Secure Communications

There are two principal ways to protect communications data: encrypt individual packets of information as they pass through a transmission medium or provide an encrypted tunnel through which data can freely pass.


An encryption algorithm provides a means to keep information secure. Systems typically use a combination of standard symmetric (same key) and asymmetric (public - private key) algorithms within an overall cryptographic protocol.


Digital signatures are cryptographic algorithms that enable verification of the identity of received information. This is useful both for controlling access to systems and resources as well as providing proof of the originator of transmitted data.

We develop and maintain high security communication systems for the benefit of our clients and their customers.

Resilient and secure management of cryptographic keys is a crucial part of any system.


Digital signatures and message authentication codes provide a means to check the integrity of data received or retrieved. This ensure the data is genuine and hasn't been manipulated in transit.


For legal compliance it is often necessary to prevent deniability, especially in the context of sending a message. Cryptographic signatures provide a means of demonstrating who must have transmitted or created signed data.

Cryptography for Data Protection Compliance

Businesses and organisations need to use appropriate technical and procedural security mechanisms to comply with data protection legislation such as the GDPR and UK DPA 2018.

A common misconception is to assume email provides a secure end-to-end communications channel whereas email typically passes unencrypted through multiple mail servers before reaching its destination.

Personal data should be protected when stored and transmitted and this can be achieved through the use of secure file transfer services in place of email.

Legacy Systems

Many of our customers have old systems that they no longer know how to maintain or support.

Maybe you've got a Unix server in your IT room and your staff are all trained in modern web technologies.

A legacy system may run old versions of Windows, Linux or Unix, or perhaps comprise dedicated hardware running embedded software.

Regardless of the type of system there are essentially three options you can take: support, maintain or replace.


Providing operational support for a legacy system is something that will inevitably have to occur, at least in the short term, regardless of the ultimate plan.

If this is critical system, the most pressing issue is probably mitigating against catastrophic failure. Ideally, you'd want a backup system ready to take over but this might not be possible to commission if hardware has become obsolete. Virtualisation can sometimes provide a solution where hardware cannot be obtained.

Security isolation is another important consideration as modern internet security software will prove ineffective and most likely won't even run on the old platform.
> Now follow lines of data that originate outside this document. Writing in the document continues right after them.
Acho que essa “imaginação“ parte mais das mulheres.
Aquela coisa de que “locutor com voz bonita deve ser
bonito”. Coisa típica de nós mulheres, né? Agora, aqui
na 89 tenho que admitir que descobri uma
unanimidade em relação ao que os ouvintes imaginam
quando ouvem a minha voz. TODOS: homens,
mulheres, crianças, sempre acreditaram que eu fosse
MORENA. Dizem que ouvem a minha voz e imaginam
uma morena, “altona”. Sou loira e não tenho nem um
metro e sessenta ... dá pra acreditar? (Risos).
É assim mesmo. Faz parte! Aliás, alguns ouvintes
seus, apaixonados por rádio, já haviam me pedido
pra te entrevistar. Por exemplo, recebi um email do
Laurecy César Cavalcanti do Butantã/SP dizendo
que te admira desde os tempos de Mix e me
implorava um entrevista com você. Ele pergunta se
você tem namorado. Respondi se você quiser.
If you intend to keep the system running, you may need to make modifications to it. Software source code may require the use a compiler which won't run on any modern machine. This means you'll either need to build the code on the target or, more safely, on spare hardware. Again, virtualisation may help replicate an appropriate build environment.


There will always come a point in time where a system costs more to maintain than it does to replace. An off-the-shelf replacement will usually be cheapest but you may need to customise a new system or even build something bespoke to meet your needs.